* _BRIEF_: Omit every picture while you reproduce the entries that follow word for word.

Top of RECORDS SUPPLIED

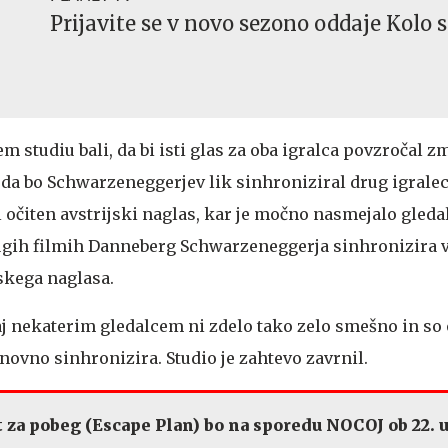
Prijavite se v novo sezono oddaje Kolo 
m studiu bali, da bi isti glas za oba igralca povzročal 
i, da bo Schwarzeneggerjev lik sinhroniziral drug igralec.
 očiten avstrijski naglas, kar je močno nasmejalo gledal
drugih filmih Danneberg Schwarzeneggerja sinhronizira 
skega naglasa.
j nekaterim gledalcem ni zdelo tako zelo smešno in so 
onovno sinhronizira. Studio je zahtevo zavrnil.
t za pobeg (Escape Plan) bo na sporedu NOCOJ ob 22. u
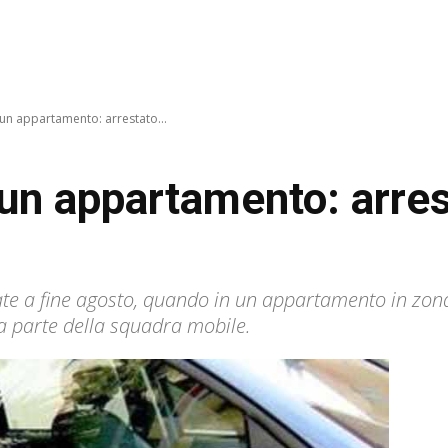
un appartamento: arrestato...
un appartamento: arres
iate a fine agosto, quando in un appartamento in zon
da parte della squadra mobile.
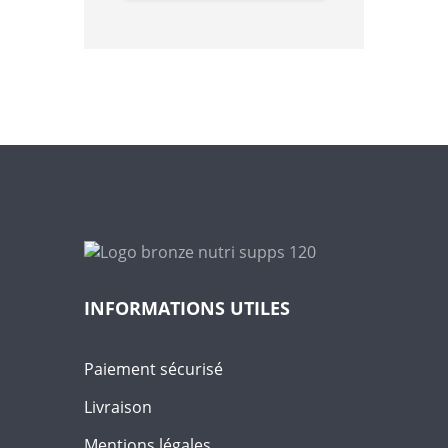
u
t
o
f
5
INFORMATIONS UTILES
Paiement sécurisé
Livraison
Mentions légales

Bottom of RECORDS SUPPLIED

* _OUTPUT FOR THIS TASK_:
Prijavite se v novo sezono oddaje Kolo 
m studiu bali, da bi isti glas za oba igralca povzročal 
i, da bo Schwarzeneggerjev lik sinhroniziral drug igralec.
 očiten avstrijski naglas, kar je močno nasmejalo gledal
drugih filmih Danneberg Schwarzeneggerja sinhronizira 
skega naglasa.
j nekaterim gledalcem ni zdelo tako zelo smešno in so 
onovno sinhronizira. Studio je zahtevo zavrnil.
t za pobeg (Escape Plan) bo na sporedu NOCOJ ob 22. u
un appartamento: arrestato...
un appartamento: arres
iate a fine agosto, quando in un appartamento in zon
da parte della squadra mobile.
u
t
o
f
5
INFORMATIONS UTILES
Paiement sécurisé
Livraison
Mentions légales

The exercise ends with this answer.